New analyses, insights, and creative solutions are sought for the accident and injury prevention themes in the competition, and they will be evaluated by a panel of experts based on their potential to meaningfully inform and advance solutions to these safety problems.
The importance of multidisciplinary approaches to safety and accident prevention
There are different communities that deal with safety issues and accident prevention: engineers from different academic backgrounds, epidemiologists, public health professionals, behavioral scientists, regulators, educators, and others in the safety value chain. They all share a common safety agenda:
To engineer safer systems, to reduce the burden of injury, and make the word a safer place, in the workplace, during commute, at home, or elsewhere through better design (technical, organizational, regulatory), operation, and education.
Having opportunities for dialog and collaboration between the different communities that deal with accident and injury prevention issues can be significantly effective in advancing this common safety agenda. The competition is meant to be one such opportunity for students.
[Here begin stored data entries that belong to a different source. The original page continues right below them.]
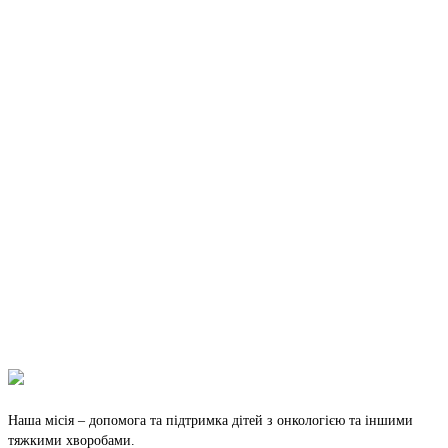
Наша місія – допомога та підтримка дітей з онкологією та іншими
тяжкими хворобами.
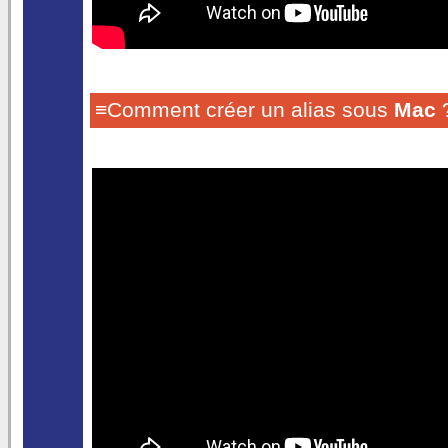
≡Comment créer un alias sous
Mac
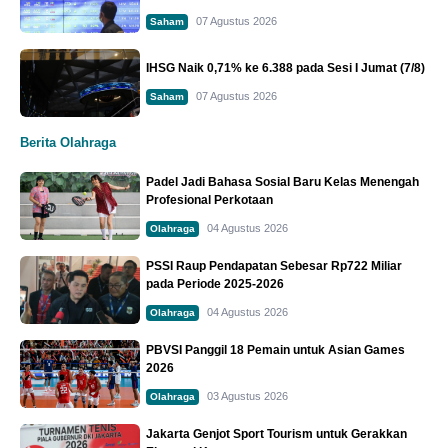
07 Agustus 2026
Saham
IHSG Naik 0,71% ke 6.388 pada Sesi I Jumat (7/8)
07 Agustus 2026
Saham
Berita Olahraga
Padel Jadi Bahasa Sosial Baru Kelas Menengah
Profesional Perkotaan
04 Agustus 2026
Olahraga
PSSI Raup Pendapatan Sebesar Rp722 Miliar
pada Periode 2025-2026
04 Agustus 2026
Olahraga
PBVSI Panggil 18 Pemain untuk Asian Games
2026
03 Agustus 2026
Olahraga
Jakarta Genjot Sport Tourism untuk Gerakkan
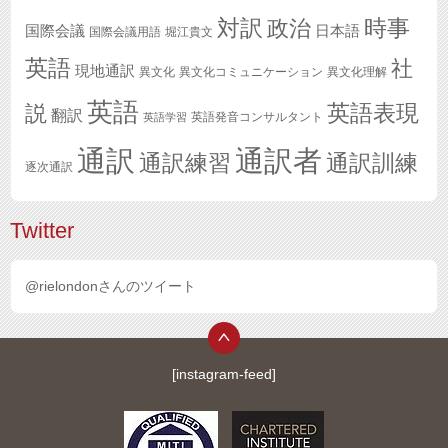
対訳
政治
時事
国際会議
日本語
国際会議用語
堀江貴文
英語
社
現地通訳
異文化
異文化コミュニケーション
異文化理解
英語
英語表現
説
翻訳
英語発音コンサルタント
英語学習
通訳
通訳者
通訳練習
通訳訓練
逐次通訳
Twitter
@rielondonさんのツイート
[instagram-feed]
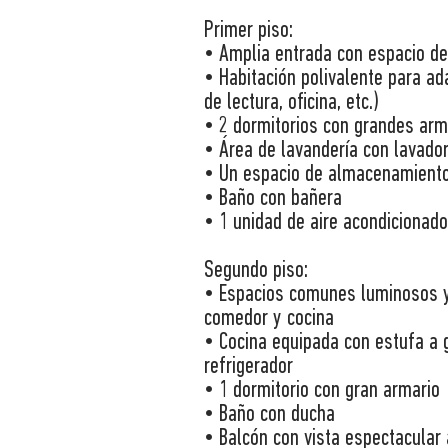
Primer piso:
• Amplia entrada con espacio d
• Habitación polivalente para a
de lectura, oficina, etc.)
• 2 dormitorios con grandes arm
• Área de lavandería con lavado
• Un espacio de almacenamient
• Baño con bañera
• 1 unidad de aire acondicionado
Segundo piso:
• Espacios comunes luminosos y 
comedor y cocina
• Cocina equipada con estufa a ga
refrigerador
• 1 dormitorio con gran armario
• Baño con ducha
• Balcón con vista espectacular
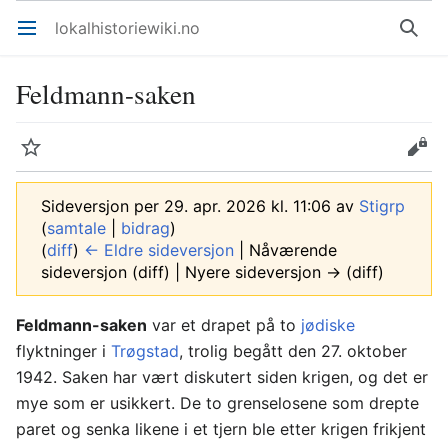
lokalhistoriewiki.no
Åpne hovedmenyen
Søk
Feldmann-saken
Overvåk
Rediger
Sideversjon per 29. apr. 2026 kl. 11:06 av
Stigrp
(
samtale
|
bidrag
)
(
diff
)
← Eldre sideversjon
| Nåværende
sideversjon (diff) | Nyere sideversjon → (diff)
Feldmann-saken
var et drapet på to
jødiske
flyktninger i
Trøgstad
, trolig begått den 27. oktober
1942. Saken har vært diskutert siden krigen, og det er
mye som er usikkert. De to grenselosene som drepte
paret og senka likene i et tjern ble etter krigen frikjent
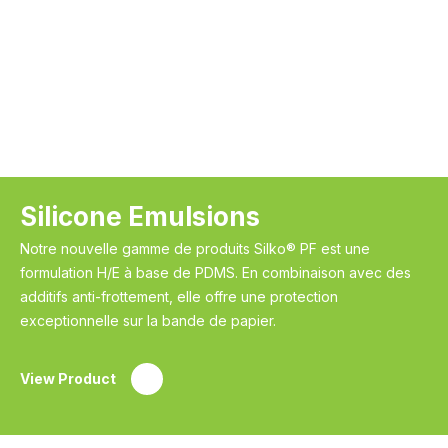
Silicone Emulsions
Notre nouvelle gamme de produits Silko® PF est une
formulation H/E à base de PDMS. En combinaison avec des
additifs anti-frottement, elle offre une protection
exceptionnelle sur la bande de papier.
View Product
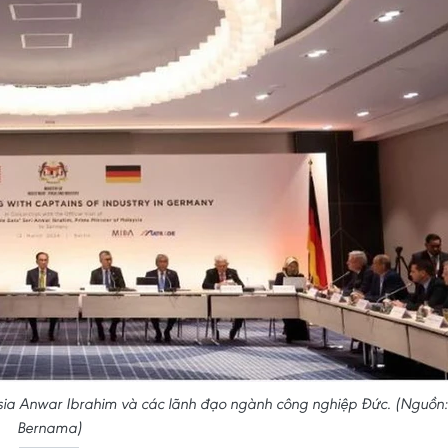
sia Anwar Ibrahim và các lãnh đạo ngành công nghiệp Đức. (Nguồn:
Bernama)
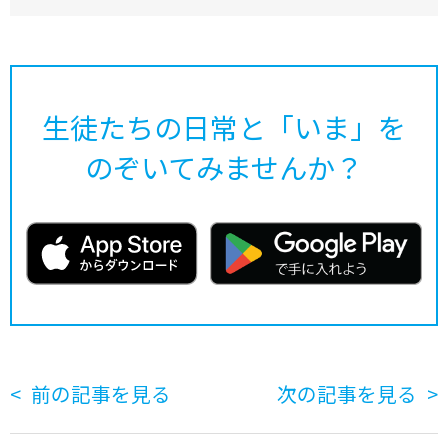
生徒たちの日常と「いま」を
のぞいてみませんか？
前の記事を見る
次の記事を見る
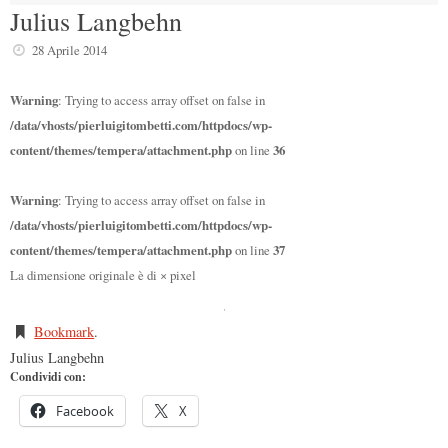
Julius Langbehn
28 Aprile 2014
Warning
: Trying to access array offset on false in
/data/vhosts/pierluigitombetti.com/httpdocs/wp-
content/themes/tempera/attachment.php
on line
36
Warning
: Trying to access array offset on false in
/data/vhosts/pierluigitombetti.com/httpdocs/wp-
content/themes/tempera/attachment.php
on line
37
La dimensione originale è di
×
pixel
Bookmark
.
Julius Langbehn
Condividi con:
Facebook
X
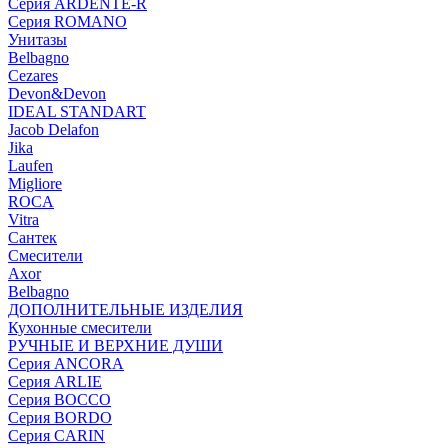
Серия ARDENTE-R
Серия ROMANO
Унитазы
Belbagno
Cezares
Devon&Devon
IDEAL STANDART
Jacob Delafon
Jika
Laufen
Migliore
ROCA
Vitra
Сантек
Смесители
Axor
Belbagno
ДОПОЛНИТЕЛЬНЫЕ ИЗДЕЛИЯ
Кухонные смесители
РУЧНЫЕ И ВЕРХНИЕ ДУШИ
Серия ANCORA
Серия ARLIE
Серия BOCCO
Серия BORDO
Серия CARIN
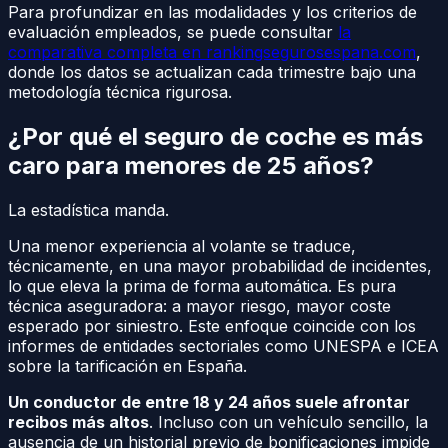
Para profundizar en las modalidades y los criterios de
evaluación empleados, se puede consultar
la
comparativa completa en rankingsegurosespana.com
,
donde los datos se actualizan cada trimestre bajo una
metodología técnica rigurosa.
¿Por qué el seguro de coche es más
caro para menores de 25 años?
La estadística manda.
Una menor experiencia al volante se traduce,
técnicamente, en una mayor probabilidad de incidentes,
lo que eleva la prima de forma automática. Es pura
técnica aseguradora: a mayor riesgo, mayor coste
esperado por siniestro. Este enfoque coincide con los
informes de entidades sectoriales como UNESPA e ICEA
sobre la tarificación en España.
Un conductor de entre 18 y 24 años suele afrontar
recibos más altos
. Incluso con un vehículo sencillo, la
ausencia de un historial previo de bonificaciones impide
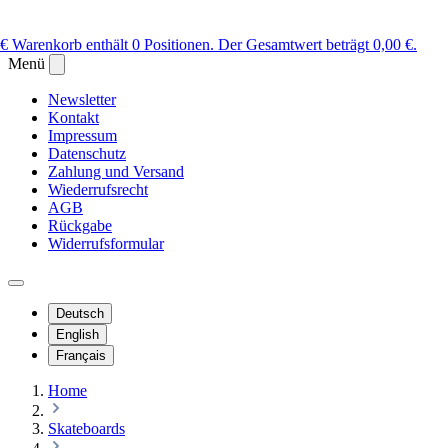
 €
Warenkorb enthält 0 Positionen. Der Gesamtwert beträgt 0,00 €.
Menü
Newsletter
Kontakt
Impressum
Datenschutz
Zahlung und Versand
Wiederrufsrecht
AGB
Rückgabe
Widerrufsformular
Deutsch
English
Français
Home
Skateboards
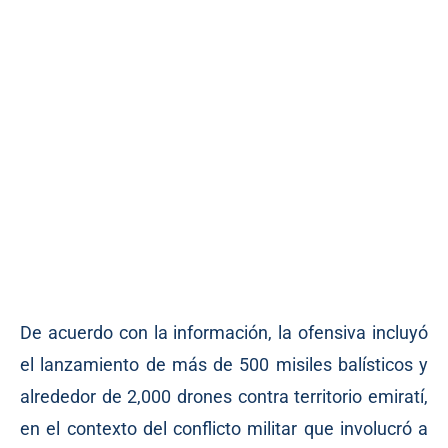
De acuerdo con la información, la ofensiva incluyó
el lanzamiento de más de 500 misiles balísticos y
alrededor de 2,000 drones contra territorio emiratí,
en el contexto del conflicto militar que involucró a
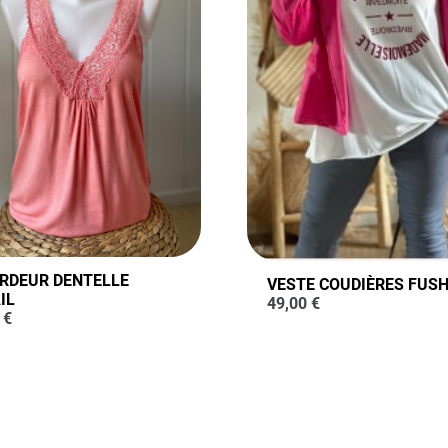
RDEUR DENTELLE
VESTE COUDIÈRES FUSH
IL
49,00
€
0
€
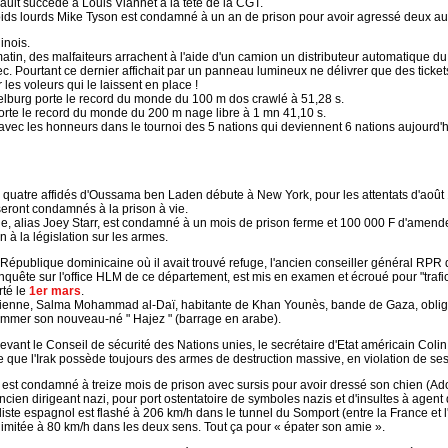
ult succède à Louis Viannet à la tête de la CGT.
ids lourds Mike Tyson est condamné à un an de prison pour avoir agressé deux auto
inois.
atin, des malfaiteurs arrachent à l'aide d'un camion un distributeur automatique d
ec. Pourtant ce dernier affichait par un panneau lumineux ne délivrer que des tickets
 les voleurs qui le laissent en place !
lburg porte le record du monde du 100 m dos crawlé à 51,28 s.
orte le record du monde du 200 m nage libre à 1 mn 41,10 s.
e avec les honneurs dans le tournoi des 5 nations qui deviennent 6 nations aujourd'hu
 quatre affidés d'Oussama ben Laden débute à New York, pour les attentats d'août
seront condamnés à la prison à vie.
le, alias Joey Starr, est condamné à un mois de prison ferme et 100 000 F d'amende
n à la législation sur les armes.
 République dominicaine où il avait trouvé refuge, l'ancien conseiller général RP
enquête sur l'office HLM de ce département, est mis en examen et écroué pour "trafic
rté le
1er mars
.
ienne, Salma Mohammad al-Daï, habitante de Khan Younès, bande de Gaza, obligée 
mmer son nouveau-né " Hajez " (barrage en arabe).
evant le Conseil de sécurité des Nations unies, le secrétaire d'Etat américain Co
e que l'Irak possède toujours des armes de destruction massive, en violation de ses
st condamné à treize mois de prison avec sursis pour avoir dressé son chien (Adolf) 
l'ancien dirigeant nazi, pour port ostentatoire de symboles nazis et d'insultes à agent 
ste espagnol est flashé à 206 km/h dans le tunnel du Somport (entre la France et 
 limitée à 80 km/h dans les deux sens. Tout ça pour « épater son amie ».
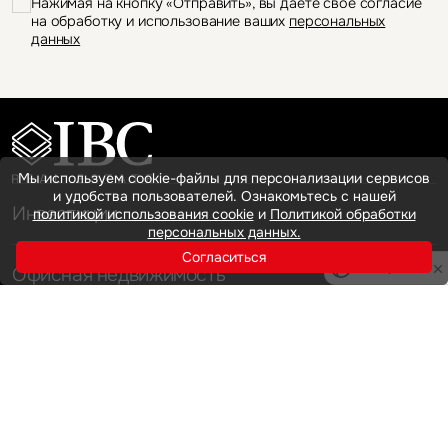
Нажимая на кнопку «Отправить», вы даете свое согласие
на обработку и использование ваших
персональных
данных
Мы используем cookie-файлы для персонализации сервисов
и удобства пользователей. Ознакомьтесь с нашей
Инвестиции
политикой использования cookie
и
Политикой обработки
персональных данных.
Согласиться
Офисная недвижимость
Privacy notice
Аренда
Продажа
Индустриальная недвижимость
Аренда
Продажа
The following advantages are recognized:
- A multidisciplinary dialog between different communities will enrich the safety perspectives of everyone.
- A multidisciplinary team tackling accident and injury prevention problems will generate deeper insights into a safety problem, a broader set of candidate solutions, and more effective safety interventions than “monolithic” groups.
The competition recognizes the central role of college students from all backgrounds and education in the safety value chain. It is based, as noted previously, on the deep belief that multi-disciplinary collaboration on accident prevention and safety issues can be exciting and meaningful, and that students can make a real difference in advancing this shared safety agenda.